Kai wollte seine Gefühle nicht mehr verstecken. In einem Abwasch gestand er seinem besten Freund auch seine Liebe. „Glücklicherweise hat er locker reagiert, mir aber gleich gesagt, dass er nur auf Frauen steht“, erzählt Kai. „Ich konnte mit ihm aber darüber reden und das hat mir unheimlich geholfen“. Glück hatte Kai auch mit seiner Familie. Seine Eltern sind nicht gleich vor Schreck vom Stuhl gefallen. Auch seine Mitschüler und Lehrer reagierten zu seinem Erstaunen gelassen auf sein Coming-Out. „Es gab niemand der mich fertig gemacht hat.“
Ganz andere Erfahrungen hat Frank* (27) aus Hamburg-Harburg gemacht. „Viele Freunde haben den Kontakt einfach abgebrochen, weil sie damit nicht klar gekommen sind. Das hat natürlich sehr wehgetan. Nur mit zwei, drei Freunden konnte ich darüber überhaupt reden. Die finden es gut, dass ich mein Leben jetzt so lebe, wie ich es möchte.“ Der Weg dahin war lang. Schon mit 15 wusste Frank, dass er auf Jungs steht, aber erst als 25-Jähriger schaffte er den Sprung in ein befreites Leben.

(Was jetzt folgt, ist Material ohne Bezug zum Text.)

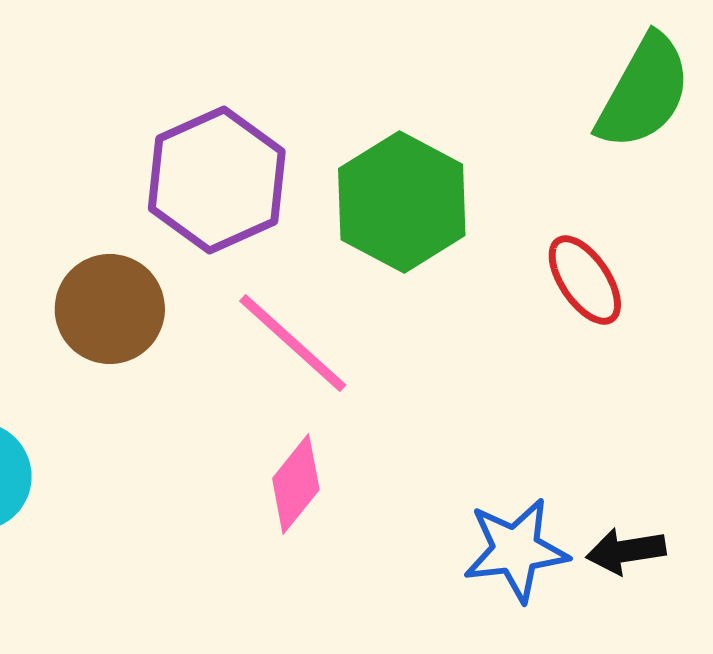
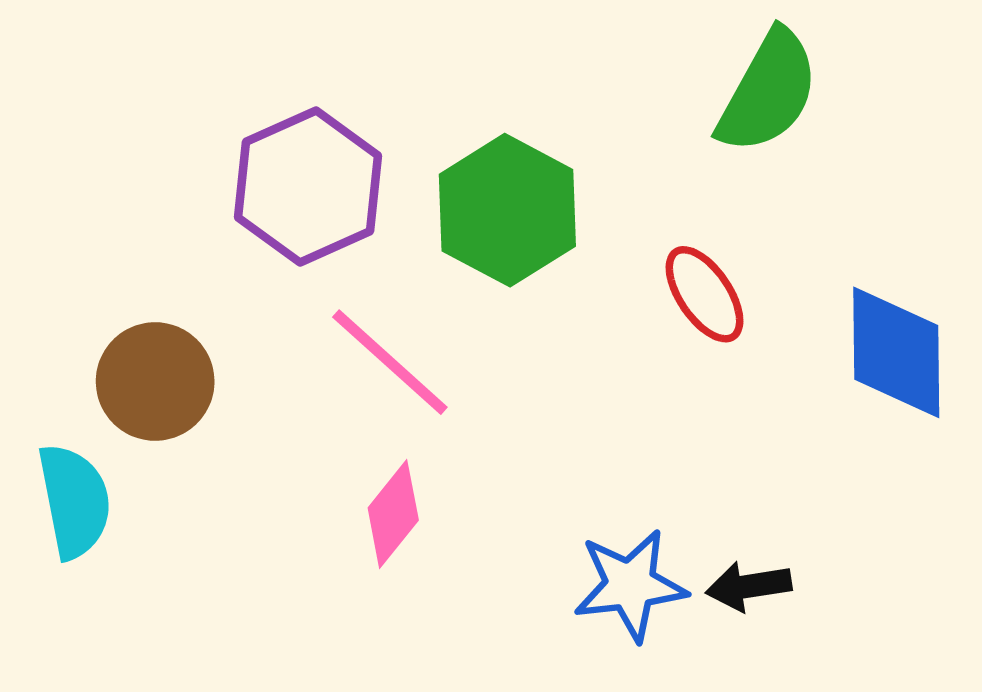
brown circle: (110, 309) -> (155, 382), moved

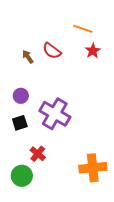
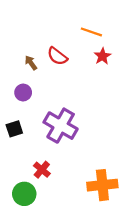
purple circle: (21, 96) -> (23, 93), moved
black square: (20, 123) -> (14, 129), moved

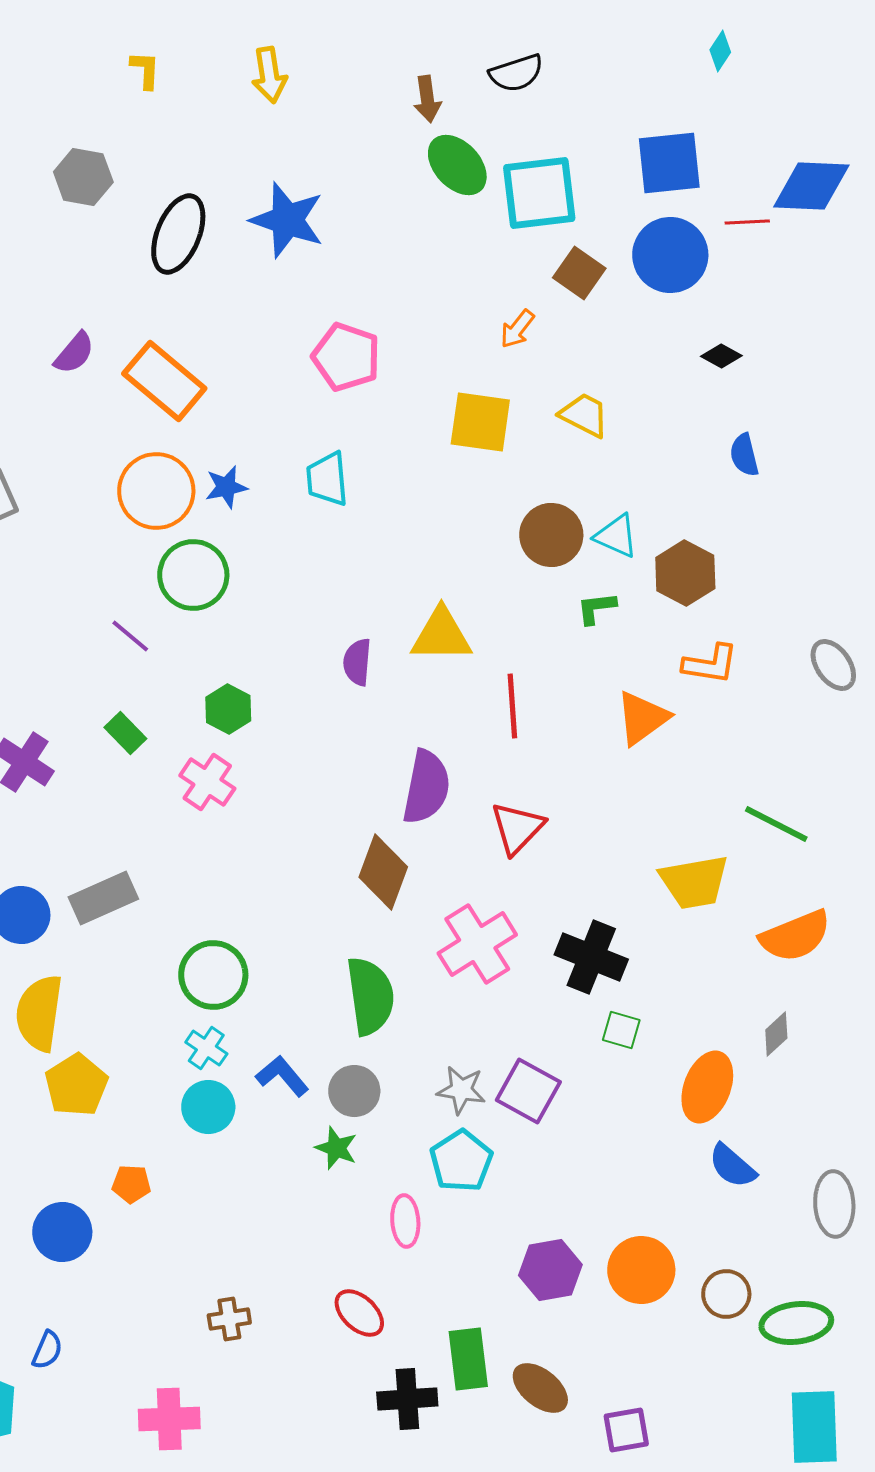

Bis dahin hatte er ständig auf der Flucht vor sich selbst gelebt und sich deshalb immer wieder krank gefühlt. Mit aller Macht verdrängte er die Gedanken von schwuler Liebe und Sexualität. „Ich habe den Macker raushängen lassen. Dadurch habe ich versucht mein Schwulsein zu verstecken“,erinnert sich Frank. „Ich hatte auch immer wieder eine Freundin, damit hatte ich das Problem nicht mehr“.
Die eigene Identität wird zum Drahtseilakt: Jeder unvorsichtige Schritt kann das „Verkehrt sein“ verraten. Nach wie vor existiert in der Gesellschaft ein normierender Druck zur Heterosexualität. Hinzu kommt die ansteigende Aggression gegenüber Minderheiten im Zeitalter von Hartz IV.
Gerade die Schule, die in ihrer Funktion grundlegenden Einfluss auf eine differenzierte Meinungsbildung haben könnte, versteht sich nicht als Institution von Vielfalt. Zu diesem Ergebnis kommt der Erziehungswissenschaftler Uwe Sielert in einer Studie von 2004. So sei zum Beispiel das Thema Homosexualität im Unterricht immer noch ein Tabu. Auch schwule Lehrer und lesbische Lehrerinnen hätten große Probleme, sich zu outen.
Eine Ahnung von der fehlenden Auseinandersetzung mit dem Thema hat Kai bekommen, als er in der Berufsschule ein Referat über das Aids-Virus HIV und sexuell übertragbare Krankheiten vorschlug. „Meine Lehrerin meinte einfach, nö, das steht nicht im Lehrplan, darüber wird in den Medien schon genug geredet und außerdem betrifft Aids sowie so nur Homosexuelle.“
Ablehnung und Normalität liegen nah beieinander. Zwar hat die Toleranz und Offenheit gegenüber Homosexuellen mit der politischen Korrektheit in den letzten Jahren zugenommen, aber der eigene Sohn oder die eigene Tochter darf es dann Bitte doch nicht sein. Gründe dafür gibt es viele: die Angst vor den Nachbarn, das Gefühl, als Eltern versagt zu haben, der Wunsch nach Enkelkindern und Normalität.
„Bis heute wissen meine Großeltern nichts davon. Auch sonst reden meine Eltern mit anderen nicht gerne darüber“, sagt Frank. „Mein Bruder hat auch zwei Jahre nach meinem Coming-Out ein Problem damit. Bis jetzt hat er mit mir darüber nicht geredet“.
Wie zerbrechlich die vielbeschworene Toleranz gegenüber Homosexuellen ist, zeigt eine Studie der Berliner Senatsverwaltung von 1999. Bei einer Befragung unter jüngeren Schwulen gaben 18 Prozent an, schon einen Suizidversuch hinter sich zu haben. Rund 60 Prozent dachten schon mal darüber nach die Klinge anzusetzen.